_Your goal:_ Pick up the router table forum thread after its last sentence and keep writing it.

_Page excerpt:_
· · · · ·

Gerry, good work on the router table. it looks great. i like your plate levelers. they sell something that works on the same concept,but the leveling screws are plastic and not nearly as substantial as your. i want to build a new fence for my table and i like the replaceable mid section that is cut on the angles. what degree angles did you use?


----------



## Gerard_sr (Dec 7, 2008)

*Thanks Levon!*



levon said:


> Gerry, good work on the router table. it looks great. i like your plate levelers. they sell something that works on the same concept,but the leveling screws are plastic and not nearly as substantial as your. i want to build a new fence for my table and i like the replaceable mid section that is cut on the angles. what degree angles did you use?


Thanks Levon!

They were made from 1/4" scraps of aluminum. Them and the bolts came from a dumpster! LOL! (I did buy the #10x3/4" pan head screws though.) If you decide to use that idea, try and keep the apex of a triangle formed by lines between the mounting screws and adjustment screw, as small as possible.

That fence is salvaged 3/4 white pine with a surface of that white coated Masonite product glued to it, Lowes sells it in 4x8 sheets. I had some left over from my porch.

Oh, Yea, the angle! Well that's a standard 45 degree. The bottom is also held in place by the 2" stock behind it, the top has two metal tabs to hold it. Image 23 kind of shows the bottom and also shows the metal tabs.

· · · · ·

_Data:_
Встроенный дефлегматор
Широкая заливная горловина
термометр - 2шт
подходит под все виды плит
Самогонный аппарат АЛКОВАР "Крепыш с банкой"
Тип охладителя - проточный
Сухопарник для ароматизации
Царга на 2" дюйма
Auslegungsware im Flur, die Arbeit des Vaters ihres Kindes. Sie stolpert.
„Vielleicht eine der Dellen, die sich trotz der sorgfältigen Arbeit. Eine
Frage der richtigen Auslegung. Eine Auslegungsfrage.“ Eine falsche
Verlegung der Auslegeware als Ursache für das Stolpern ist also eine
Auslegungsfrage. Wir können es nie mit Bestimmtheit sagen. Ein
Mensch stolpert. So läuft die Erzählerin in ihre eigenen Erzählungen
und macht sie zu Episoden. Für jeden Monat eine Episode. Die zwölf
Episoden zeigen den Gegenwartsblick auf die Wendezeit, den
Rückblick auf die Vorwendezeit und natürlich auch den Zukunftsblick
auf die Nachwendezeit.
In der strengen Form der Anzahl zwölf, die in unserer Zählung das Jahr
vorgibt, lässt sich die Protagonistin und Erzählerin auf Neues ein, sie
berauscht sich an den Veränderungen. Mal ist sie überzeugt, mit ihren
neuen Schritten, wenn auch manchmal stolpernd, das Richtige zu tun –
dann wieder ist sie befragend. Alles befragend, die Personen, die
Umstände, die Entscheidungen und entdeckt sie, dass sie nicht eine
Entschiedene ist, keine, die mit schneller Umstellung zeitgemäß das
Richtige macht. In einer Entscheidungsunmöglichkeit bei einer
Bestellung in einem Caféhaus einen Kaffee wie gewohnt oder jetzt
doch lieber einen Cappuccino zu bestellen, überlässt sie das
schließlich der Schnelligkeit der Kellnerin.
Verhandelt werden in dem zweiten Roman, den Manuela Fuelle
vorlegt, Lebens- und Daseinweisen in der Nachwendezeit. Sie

· · · · ·

_Response to the task:_
I saw something like it somewhere on line and modified the idea to suit my needs. If I had to do that part over, I would consider making it a V rather than an angle to eliminate the top metal tabs. I have a second piece glued up and ready to cut for other inserts.

Cordially,
Gerry


----------



## levon (Sep 14, 2008)

doesnt it always seem that we all build things and there is 1 thing we would do differently next time,lol looks great! im not an experienced woodworker but as i continue building jigs for various purposes, i can see my quality and accuracy improving. that is a satisfying feeling.


----------



## levon (Sep 14, 2008)

i see what you mean about the metal tabs. i was thinking of using a solid board then attaching a fence like yours to it, then the solid backer board would hold the insert.


----------



## Gerard_sr (Dec 7, 2008)

I'm darn rusty, last time I did serious "woodworking" was back in high school in 1969! They were building a new shop out of a three "bus" garage and we built all the cabinetry in it over the summer in 68'. I also built a big old stereo cabinet in 69'. Remember those? But as the need arose, I did respond. I hope now, to get some of what you call "more experience"!
Also, now that I'm retired, I have to "clean up my act" and re-organize half of the basement into a genuine shop. That's why in some of the photos you see the "boss's" car. I roll the saw out into the garage area, roll it back and clean up before she gets home from work.
Cordially,
Gerry


----------



## Gerard_sr (Dec 7, 2008)

levon said:


> i see what you mean about the metal tabs. i was thinking of using a solid board then attaching a fence like yours to it, then the solid backer board would hold the insert.


That'll work just fine!
Did you see my crazy fence adjuster? 
It works nice for taking successively deeper cuts.


----------



## levon (Sep 14, 2008)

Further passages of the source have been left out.